Jfortin1 / ComBatHarmonization

Harmonization of multi-site imaging data with ComBat
268 stars 107 forks source link

Applying ComBat on single feature #14

Closed MStarmans91 closed 4 years ago

MStarmans91 commented 4 years ago

I would like to use ComBat on a single feature. From the formulation and the fact that this is done in the cortical thickness paper referred to in the readme, I would think it should be possible. However, the parametric formulation gives an error, while the non-parametric version results in only NaNs:

data = randn(1,10);
batch = [1 1 1 1 1 2 2 2 2 2];
mod = [1 2 1 2 1 2 1 2 1 2]';
combat(data, batch, mod, 0)

Results in:

[combat] Found 2 batches [combat] Adjusting for 1 covariate(s) of covariate level(s) [combat] Standardizing Data across features [combat] Fitting L/S model and finding priors [combat] Finding non-parametric adjustments [combat] Adjusting the Data ans =

NaN NaN NaN NaN NaN NaN NaN NaN NaN NaN

combat(data, batch, mod, 1)

Results in:

[combat] Found 2 batches [combat] Adjusting for 1 covariate(s) of covariate level(s) [combat] Standardizing Data across features [combat] Fitting L/S model and finding priors [combat] Finding parametric adjustments Index exceeds matrix dimensions.

Error in combat (line 93) temp = itSol(s_data(:,indices),gamma_hat(i,:),delta_hat(i,:),gamma_bar(i),t2(i),a_prior(i),b_prior(i), 0.001);

The error seems to be in the second iteration of the for loop line 93 is in. The index exceeding is in gamma_bar and t2.

Is this a bug in the code, or a limitation of the method I'm unaware of? Thanks in advance.

FYI: I'm using the MATLAB version in MATLAB 2015b.

Jfortin1 commented 4 years ago

Hi @MStarmans91,

ComBat is designed to harmonize datasets with multiple features (it uses Empirical Bayes to get improved estimates of location and scale parameters for the scanner effects). This won't work on a single feature.

You can try to use ComBat in R, with eb=FALSE, which will center and scale an individual feature for each batch separately.

MStarmans91 commented 4 years ago

Hi @Jfortin1 ,

Thank you for the reply. I had overlooked that specific option in the R code, which indeed seems to work when only providing a single feature.

I'm not sure how to exactly interpret your answer however: so you can actually use ComBat for single features, as this option does seem provided in R when not using emperical Bayes? Or as this does not use empirical Bayes, you would not consider this the actual ComBat harmonization? I actually have multiple features, but since they do not have the same kind of variations accross centers, the harmonization on the entire set did not give valid results, which is why I thought applying ComBat per feature would be a good idea.

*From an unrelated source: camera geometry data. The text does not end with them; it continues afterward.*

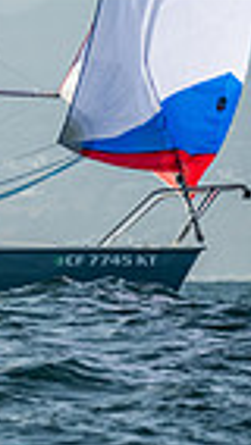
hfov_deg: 1.3
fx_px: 10884
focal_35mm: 921
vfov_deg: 2.3
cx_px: -501
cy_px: 109
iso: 320
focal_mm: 200
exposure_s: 1/1000
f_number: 6.3
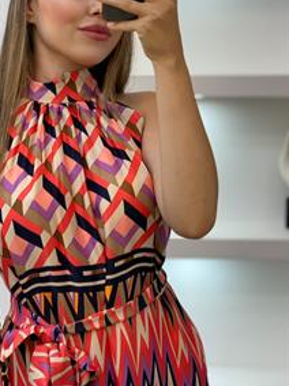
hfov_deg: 19.3
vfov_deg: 25.5
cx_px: 79
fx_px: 847
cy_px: 126
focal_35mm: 76
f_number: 2
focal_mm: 6
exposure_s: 1/100
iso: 100
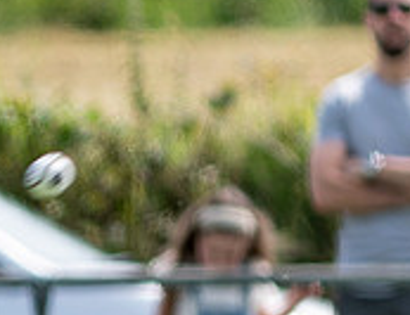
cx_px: -621
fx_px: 30441
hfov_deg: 0.8
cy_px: 506
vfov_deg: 0.6
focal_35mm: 2547
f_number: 2.8
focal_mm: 300
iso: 100
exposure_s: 1/1600
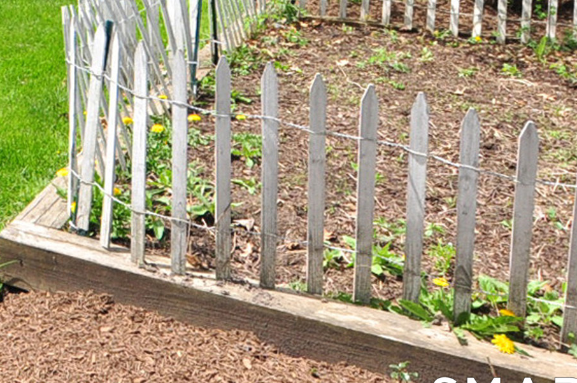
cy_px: -186
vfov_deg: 22.9
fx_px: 768
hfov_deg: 30.2
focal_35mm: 48
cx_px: -216
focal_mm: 10
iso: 400
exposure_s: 1/500
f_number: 8
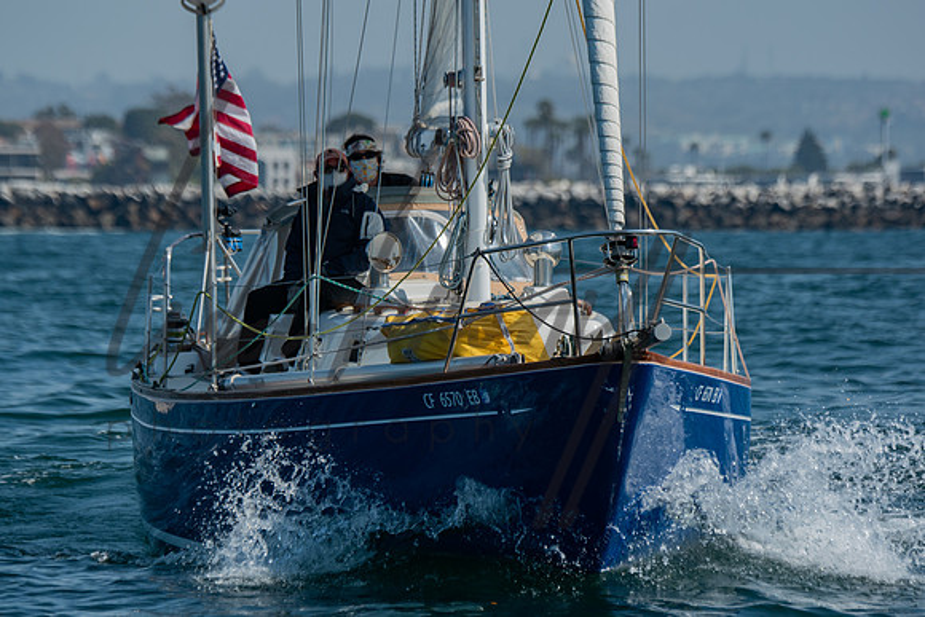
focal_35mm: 436
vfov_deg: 3.2
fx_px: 11215
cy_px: 309
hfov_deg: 4.7
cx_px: 452
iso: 100
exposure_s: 1/500
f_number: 5.6
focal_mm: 280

In general, it would be nice if all the implementations would have the same functionality, as this seems to be a feature of the R code only, but I'm sure you were already on that track.

Jfortin1 commented 4 years ago

Since it's not using Empirical Bayes (EB), it is not considered ComBat, but rather a location and scale (L/S) adjustments model. ComBat learns about the L/S adjustment estimates by pooling information cross features using EB, therefore if you feel that your features don't share the same kind of variations across centers, using eb=FALSE should be preferable.

Agree re. having same functionalities across platforms. I just started refactoring the Python code and my goal is to add both the eb and parametric arguments sometime soon.

Jfortin1 commented 4 years ago

FYI, @MStarmans91 eb=False and parametric=False are now both implemented in the latest commit https://github.com/Jfortin1/ComBatHarmonization/commit/5f9a29698c23711434c747708ead0fd942e9a294

I compared data normalized with both R and Python with the different combinations of arguments using an example dataset, and results are identical.

Melissa1909 commented 3 years ago

Hey @Jfortin1, I don't really get how to implement ComBat on several features in parallel. I work on Freesurfer 7.1.1. output (cortical thickness, local gyrification index, surface area and GM volume), but they (of course) differ a lot in scale. So would you put all those values together into one input data file to use ComBat on all features simultaneously?

I have tried the following in Python 3.7:

        data_combat = neuroCombat(dat=area_lh,
                                  covars=covars,
                                  batch_col=batch_col,
                                  categorical_cols=discrete_cols,
                                  continuous_cols=continuous_cols,
                                  eb=True,
                                  parametric=True,
                                  mean_only=False,
                                  ref_batch=False)

and get negative values or values deviating a lot from the original ones.